[Stored data]
..............................
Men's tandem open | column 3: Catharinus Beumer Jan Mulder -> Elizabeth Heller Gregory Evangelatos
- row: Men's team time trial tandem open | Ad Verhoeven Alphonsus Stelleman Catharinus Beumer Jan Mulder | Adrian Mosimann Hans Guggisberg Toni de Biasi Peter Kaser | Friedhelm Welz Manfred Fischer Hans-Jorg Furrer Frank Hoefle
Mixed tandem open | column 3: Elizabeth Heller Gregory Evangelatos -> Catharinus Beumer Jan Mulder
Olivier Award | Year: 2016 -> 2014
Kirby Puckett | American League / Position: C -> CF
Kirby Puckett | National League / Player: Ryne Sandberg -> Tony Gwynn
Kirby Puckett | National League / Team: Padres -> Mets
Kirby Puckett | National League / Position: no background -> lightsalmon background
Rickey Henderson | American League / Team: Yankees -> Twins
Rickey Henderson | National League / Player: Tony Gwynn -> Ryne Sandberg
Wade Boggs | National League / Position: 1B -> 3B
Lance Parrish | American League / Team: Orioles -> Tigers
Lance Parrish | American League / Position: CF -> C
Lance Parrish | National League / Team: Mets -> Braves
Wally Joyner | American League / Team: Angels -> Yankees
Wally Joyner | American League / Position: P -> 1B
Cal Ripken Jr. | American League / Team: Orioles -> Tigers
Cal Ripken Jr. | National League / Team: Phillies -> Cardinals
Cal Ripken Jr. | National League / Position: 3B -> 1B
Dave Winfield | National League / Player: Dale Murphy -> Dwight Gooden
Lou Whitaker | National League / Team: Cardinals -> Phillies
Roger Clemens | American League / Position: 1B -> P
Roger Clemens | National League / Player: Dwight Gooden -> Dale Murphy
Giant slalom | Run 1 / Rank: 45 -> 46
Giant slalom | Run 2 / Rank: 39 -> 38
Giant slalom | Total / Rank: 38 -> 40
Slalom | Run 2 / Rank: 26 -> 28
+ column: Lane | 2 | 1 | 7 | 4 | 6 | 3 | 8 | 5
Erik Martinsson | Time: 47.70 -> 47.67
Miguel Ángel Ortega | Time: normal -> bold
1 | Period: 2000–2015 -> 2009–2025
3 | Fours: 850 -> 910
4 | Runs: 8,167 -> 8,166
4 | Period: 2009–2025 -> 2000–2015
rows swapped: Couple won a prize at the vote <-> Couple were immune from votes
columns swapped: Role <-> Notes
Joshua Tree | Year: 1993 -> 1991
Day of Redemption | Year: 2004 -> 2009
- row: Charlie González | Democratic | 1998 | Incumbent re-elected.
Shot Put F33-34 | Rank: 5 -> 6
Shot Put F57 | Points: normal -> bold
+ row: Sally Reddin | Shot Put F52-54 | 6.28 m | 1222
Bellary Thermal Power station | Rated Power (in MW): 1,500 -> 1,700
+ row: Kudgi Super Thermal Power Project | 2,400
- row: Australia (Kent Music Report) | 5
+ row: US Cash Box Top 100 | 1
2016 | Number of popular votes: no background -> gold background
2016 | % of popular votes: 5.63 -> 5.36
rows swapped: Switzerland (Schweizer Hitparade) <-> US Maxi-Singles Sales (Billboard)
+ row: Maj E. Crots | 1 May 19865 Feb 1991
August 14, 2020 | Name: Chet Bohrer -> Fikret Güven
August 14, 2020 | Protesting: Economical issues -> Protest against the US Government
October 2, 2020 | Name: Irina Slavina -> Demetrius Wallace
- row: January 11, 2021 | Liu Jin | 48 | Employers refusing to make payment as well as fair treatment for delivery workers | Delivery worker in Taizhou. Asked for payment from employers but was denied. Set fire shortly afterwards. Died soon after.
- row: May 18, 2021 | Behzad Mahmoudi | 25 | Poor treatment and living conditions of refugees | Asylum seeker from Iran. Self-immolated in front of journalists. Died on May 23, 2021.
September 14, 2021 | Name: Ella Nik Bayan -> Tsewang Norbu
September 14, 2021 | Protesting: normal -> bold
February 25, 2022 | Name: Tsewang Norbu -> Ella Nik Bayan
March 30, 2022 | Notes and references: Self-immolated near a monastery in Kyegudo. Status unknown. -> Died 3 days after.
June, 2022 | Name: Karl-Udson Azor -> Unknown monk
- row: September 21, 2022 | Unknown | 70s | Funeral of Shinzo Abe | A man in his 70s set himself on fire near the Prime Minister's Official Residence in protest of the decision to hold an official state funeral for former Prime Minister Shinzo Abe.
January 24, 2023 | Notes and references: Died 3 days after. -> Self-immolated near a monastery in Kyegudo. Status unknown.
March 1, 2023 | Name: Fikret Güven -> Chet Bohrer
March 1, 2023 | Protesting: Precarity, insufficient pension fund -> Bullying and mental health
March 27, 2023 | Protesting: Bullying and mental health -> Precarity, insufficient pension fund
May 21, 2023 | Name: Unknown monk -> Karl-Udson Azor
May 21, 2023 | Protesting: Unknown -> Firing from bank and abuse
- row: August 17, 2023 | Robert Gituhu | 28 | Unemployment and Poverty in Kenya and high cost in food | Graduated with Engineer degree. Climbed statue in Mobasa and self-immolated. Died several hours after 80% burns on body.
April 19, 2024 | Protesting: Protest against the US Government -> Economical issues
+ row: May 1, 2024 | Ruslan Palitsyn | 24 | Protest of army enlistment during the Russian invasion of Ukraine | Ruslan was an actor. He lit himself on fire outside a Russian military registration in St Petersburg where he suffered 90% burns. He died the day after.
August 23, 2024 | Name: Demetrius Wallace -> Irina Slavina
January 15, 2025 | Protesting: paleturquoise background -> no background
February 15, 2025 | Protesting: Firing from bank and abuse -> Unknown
..............................
Could you switch "American League" to "AL" throughout all the rows above, leaving everything else unchanged?

Men's tandem open | column 3: Catharinus Beumer Jan Mulder -> Elizabeth Heller Gregory Evangelatos
- row: Men's team time trial tandem open | Ad Verhoeven Alphonsus Stelleman Catharinus Beumer Jan Mulder | Adrian Mosimann Hans Guggisberg Toni de Biasi Peter Kaser | Friedhelm Welz Manfred Fischer Hans-Jorg Furrer Frank Hoefle
Mixed tandem open | column 3: Elizabeth Heller Gregory Evangelatos -> Catharinus Beumer Jan Mulder
Olivier Award | Year: 2016 -> 2014
Kirby Puckett | AL / Position: C -> CF
Kirby Puckett | National League / Player: Ryne Sandberg -> Tony Gwynn
Kirby Puckett | National League / Team: Padres -> Mets
Kirby Puckett | National League / Position: no background -> lightsalmon background
Rickey Henderson | AL / Team: Yankees -> Twins
Rickey Henderson | National League / Player: Tony Gwynn -> Ryne Sandberg
Wade Boggs | National League / Position: 1B -> 3B
Lance Parrish | AL / Team: Orioles -> Tigers
Lance Parrish | AL / Position: CF -> C
Lance Parrish | National League / Team: Mets -> Braves
Wally Joyner | AL / Team: Angels -> Yankees
Wally Joyner | AL / Position: P -> 1B
Cal Ripken Jr. | AL / Team: Orioles -> Tigers
Cal Ripken Jr. | National League / Team: Phillies -> Cardinals
Cal Ripken Jr. | National League / Position: 3B -> 1B
Dave Winfield | National League / Player: Dale Murphy -> Dwight Gooden
Lou Whitaker | National League / Team: Cardinals -> Phillies
Roger Clemens | AL / Position: 1B -> P
Roger Clemens | National League / Player: Dwight Gooden -> Dale Murphy
Giant slalom | Run 1 / Rank: 45 -> 46
Giant slalom | Run 2 / Rank: 39 -> 38
Giant slalom | Total / Rank: 38 -> 40
Slalom | Run 2 / Rank: 26 -> 28
+ column: Lane | 2 | 1 | 7 | 4 | 6 | 3 | 8 | 5
Erik Martinsson | Time: 47.70 -> 47.67
Miguel Ángel Ortega | Time: normal -> bold
1 | Period: 2000–2015 -> 2009–2025
3 | Fours: 850 -> 910
4 | Runs: 8,167 -> 8,166
4 | Period: 2009–2025 -> 2000–2015
rows swapped: Couple won a prize at the vote <-> Couple were immune from votes
columns swapped: Role <-> Notes
Joshua Tree | Year: 1993 -> 1991
Day of Redemption | Year: 2004 -> 2009
- row: Charlie González | Democratic | 1998 | Incumbent re-elected.
Shot Put F33-34 | Rank: 5 -> 6
Shot Put F57 | Points: normal -> bold
+ row: Sally Reddin | Shot Put F52-54 | 6.28 m | 1222
Bellary Thermal Power station | Rated Power (in MW): 1,500 -> 1,700
+ row: Kudgi Super Thermal Power Project | 2,400
- row: Australia (Kent Music Report) | 5
+ row: US Cash Box Top 100 | 1
2016 | Number of popular votes: no background -> gold background
2016 | % of popular votes: 5.63 -> 5.36
rows swapped: Switzerland (Schweizer Hitparade) <-> US Maxi-Singles Sales (Billboard)
+ row: Maj E. Crots | 1 May 19865 Feb 1991
August 14, 2020 | Name: Chet Bohrer -> Fikret Güven
August 14, 2020 | Protesting: Economical issues -> Protest against the US Government
October 2, 2020 | Name: Irina Slavina -> Demetrius Wallace
- row: January 11, 2021 | Liu Jin | 48 | Employers refusing to make payment as well as fair treatment for delivery workers | Delivery worker in Taizhou. Asked for payment from employers but was denied. Set fire shortly afterwards. Died soon after.
- row: May 18, 2021 | Behzad Mahmoudi | 25 | Poor treatment and living conditions of refugees | Asylum seeker from Iran. Self-immolated in front of journalists. Died on May 23, 2021.
September 14, 2021 | Name: Ella Nik Bayan -> Tsewang Norbu
September 14, 2021 | Protesting: normal -> bold
February 25, 2022 | Name: Tsewang Norbu -> Ella Nik Bayan
March 30, 2022 | Notes and references: Self-immolated near a monastery in Kyegudo. Status unknown. -> Died 3 days after.
June, 2022 | Name: Karl-Udson Azor -> Unknown monk
- row: September 21, 2022 | Unknown | 70s | Funeral of Shinzo Abe | A man in his 70s set himself on fire near the Prime Minister's Official Residence in protest of the decision to hold an official state funeral for former Prime Minister Shinzo Abe.
January 24, 2023 | Notes and references: Died 3 days after. -> Self-immolated near a monastery in Kyegudo. Status unknown.
March 1, 2023 | Name: Fikret Güven -> Chet Bohrer
March 1, 2023 | Protesting: Precarity, insufficient pension fund -> Bullying and mental health
March 27, 2023 | Protesting: Bullying and mental health -> Precarity, insufficient pension fund
May 21, 2023 | Name: Unknown monk -> Karl-Udson Azor
May 21, 2023 | Protesting: Unknown -> Firing from bank and abuse
- row: August 17, 2023 | Robert Gituhu | 28 | Unemployment and Poverty in Kenya and high cost in food | Graduated with Engineer degree. Climbed statue in Mobasa and self-immolated. Died several hours after 80% burns on body.
April 19, 2024 | Protesting: Protest against the US Government -> Economical issues
+ row: May 1, 2024 | Ruslan Palitsyn | 24 | Protest of army enlistment during the Russian invasion of Ukraine | Ruslan was an actor. He lit himself on fire outside a Russian military registration in St Petersburg where he suffered 90% burns. He died the day after.
August 23, 2024 | Name: Demetrius Wallace -> Irina Slavina
January 15, 2025 | Protesting: paleturquoise background -> no background
February 15, 2025 | Protesting: Firing from bank and abuse -> Unknown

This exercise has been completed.